Exactly the same guidelines that hold for a descriptive or narrative essay can be used for the descriptive or narrative paragraph. That is, such a paragraph should be vivid, precise, and climactic, so that the details add up to something more than random observations.

Examples include:
- Journal writing
- Poetry

==Exposition==
Expository writing is a type of writing where the purpose is to explain or inform the audience about a topic. It is considered one of the four most common rhetorical modes.
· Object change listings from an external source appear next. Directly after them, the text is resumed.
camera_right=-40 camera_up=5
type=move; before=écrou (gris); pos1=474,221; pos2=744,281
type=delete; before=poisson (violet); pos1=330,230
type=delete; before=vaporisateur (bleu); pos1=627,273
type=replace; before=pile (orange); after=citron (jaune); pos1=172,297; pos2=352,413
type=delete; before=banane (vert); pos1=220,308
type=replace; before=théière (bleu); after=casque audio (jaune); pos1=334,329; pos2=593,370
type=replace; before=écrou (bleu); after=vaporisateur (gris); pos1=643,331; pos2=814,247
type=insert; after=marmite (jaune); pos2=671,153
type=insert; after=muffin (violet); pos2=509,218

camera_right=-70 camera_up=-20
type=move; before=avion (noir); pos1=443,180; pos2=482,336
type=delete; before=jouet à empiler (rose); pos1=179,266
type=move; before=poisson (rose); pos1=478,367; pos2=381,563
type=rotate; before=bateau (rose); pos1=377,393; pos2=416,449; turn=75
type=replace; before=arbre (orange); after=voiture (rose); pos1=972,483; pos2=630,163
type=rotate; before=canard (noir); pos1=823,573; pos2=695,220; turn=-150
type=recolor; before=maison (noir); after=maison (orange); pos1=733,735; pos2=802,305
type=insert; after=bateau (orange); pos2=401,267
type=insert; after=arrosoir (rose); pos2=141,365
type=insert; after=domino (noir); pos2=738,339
The purpose of expository writing is to explain and analyze information by presenting an idea, relevant evidence, and appropriate discussion. In narrative contexts (such as history and fiction), exposition provides background information to teach or entertain. In other nonfiction contexts (such as technical communication), the purpose is to teach and inform.
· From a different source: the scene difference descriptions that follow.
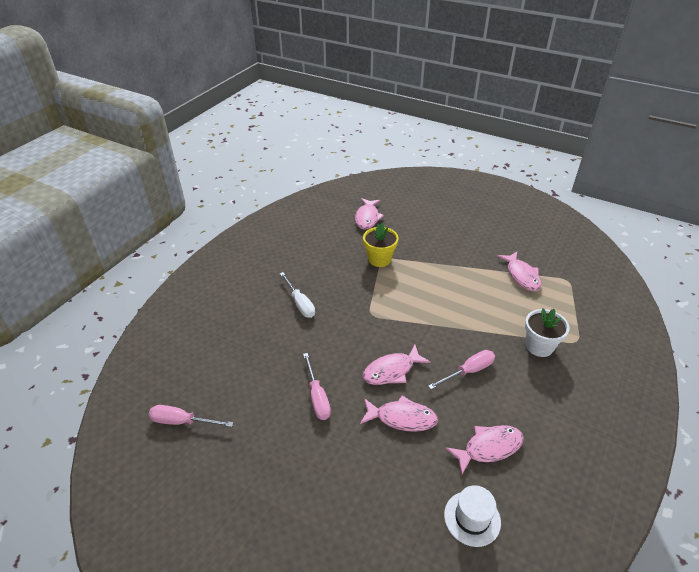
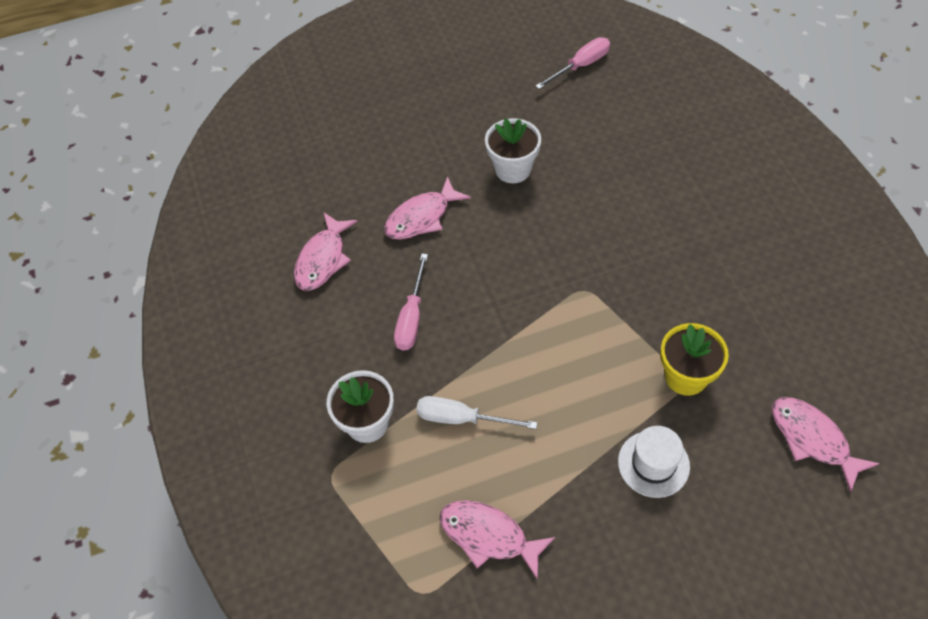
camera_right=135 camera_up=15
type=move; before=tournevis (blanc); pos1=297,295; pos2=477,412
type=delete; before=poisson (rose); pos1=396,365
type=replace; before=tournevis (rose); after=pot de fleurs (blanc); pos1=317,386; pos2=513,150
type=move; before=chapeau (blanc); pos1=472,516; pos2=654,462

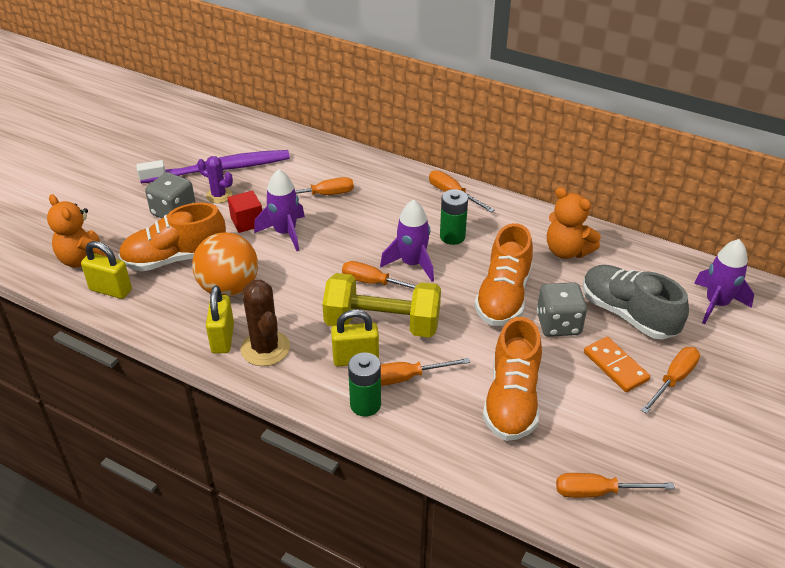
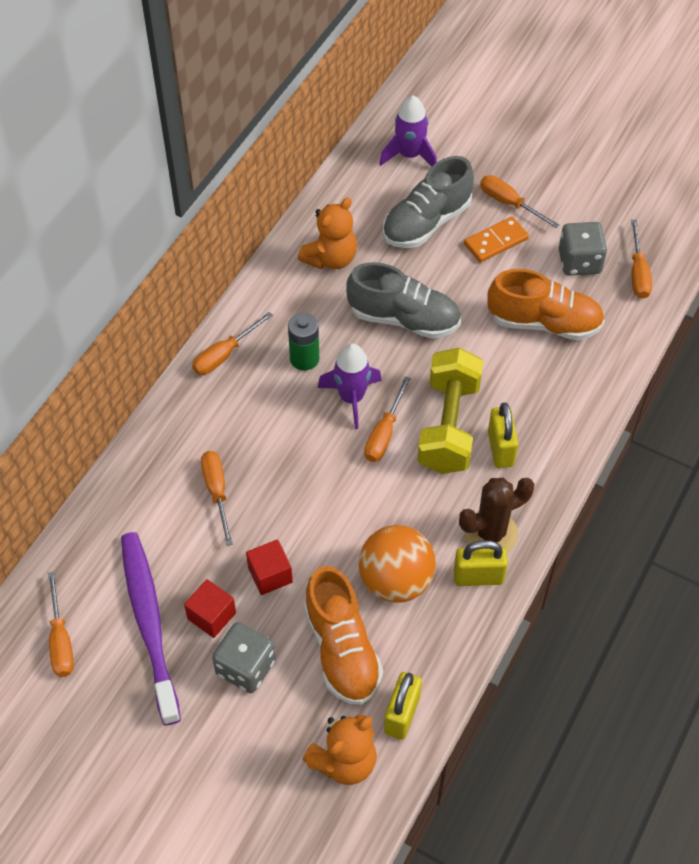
camera_right=-90 camera_up=15
type=replace; before=cactus (violet); after=cube (rouge); pos1=215,179; pos2=210,608
type=delete; before=fusée (violet); pos1=279,210
type=recolor; before=chaussure (orange); after=chaussure (gris); pos1=503,274; pos2=403,300
type=move; before=dé (gris); pos1=562,309; pos2=583,249
type=delete; before=pile (vert); pos1=364,384
type=move; before=tournevis (orange); pos1=425,372; pos2=61,624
The four basic elements of expository writing are the subject being examined; the thesis, or statement of the point the author is trying to prove; the argument, or backing, for the thesis, which consists of data and facts to serve as proof for the thesis; and the conclusion, or restatement of the proved thesis. There are two types of subject, according to Aristotle: thesis, or general question such as, "Ought all people to be kind to one another?" and hypothesis, or specific question: "Ought Elmer to be kind to his enemy Elmo?" One may be aided in the proper formation of a thesis by asking the questions an sit, "Does it exist?"; quid sit, "What is it?"; and quale sit, "What kind is it?"

Examples include:
- Business
  - Business letters
  - Reports
  - Press releases
- Journalism
  - How-to essays, such as recipes and other instructions
  - News article
- Personal
  - Personal letters
  - Wills
- Academic and technical communication
  - Scientific writing
    - Scientific reports
    - Scientific journal articles
  - Academic writing
    - Term papers
    - Textbooks
    - General reference works
      - Encyclopedia articles
  - Technical writing
    - User guides
    - Technical standards

An expository paragraph presents facts, gives directions, defines terms, and so on. It should clearly inform readers about a specific subject. An expository essay is one whose chief aim is to present information or to explain something. To expound is to set forth in detail, so a reader will learn some facts about a given subject. In exposition, as in other rhetorical modes, details must be selected and ordered according to the writer's sense of their importance and interest. Although the expository writer isn't primarily taking a stand on an issue, they can't—and shouldn't try to—keep their opinions completely hidden. To expound is to set forth in detail, so that a reader will learn some facts about a given subject. However, no essay is merely a set of facts. Behind all the details lies an attitude, a point of view. There is no interesting way of expounding certain subjects without at least implying a position.

== Argumentation ==

An argument is a claim made to support or encourage an audience towards believing in a certain idea. In ordinary life, it also refers to a discussion between people representing two (or more) disagreeing sides of an issue. It is often conducted orally, and a formal oral argument between two sides is a debate.

The purpose of argumentation (also called persuasive writing) is to prove the validity of an idea, or point of view, by presenting sound reasoning, discussion, and argument to thoroughly convince the reader. Persuasive writing/persuasion is a type of argumentation with the additional aim to urge the reader to take some form of action.

Examples include:
- Advertising copy
- Critical reviews
- Critiques
- Editorials
- Job application letter
- Job evaluation
- Letter of recommendation
- Letters to the editor
- Résumés

When an essay writer's position is not implied but openly and centrally maintained, the essay is argumentative. An argument is simply a reasoned attempt to have one's opinions accepted. The ideal is to present supporting evidence which points so plainly to the correctness of one's stand that one can afford to be civil and even generous toward those who believe otherwise.

Another form of persuasive rhetoric is the use of humor or satire in order to make a point about some aspect of life or society. Perhaps the most famous example is Jonathan Swift's "A Modest Proposal".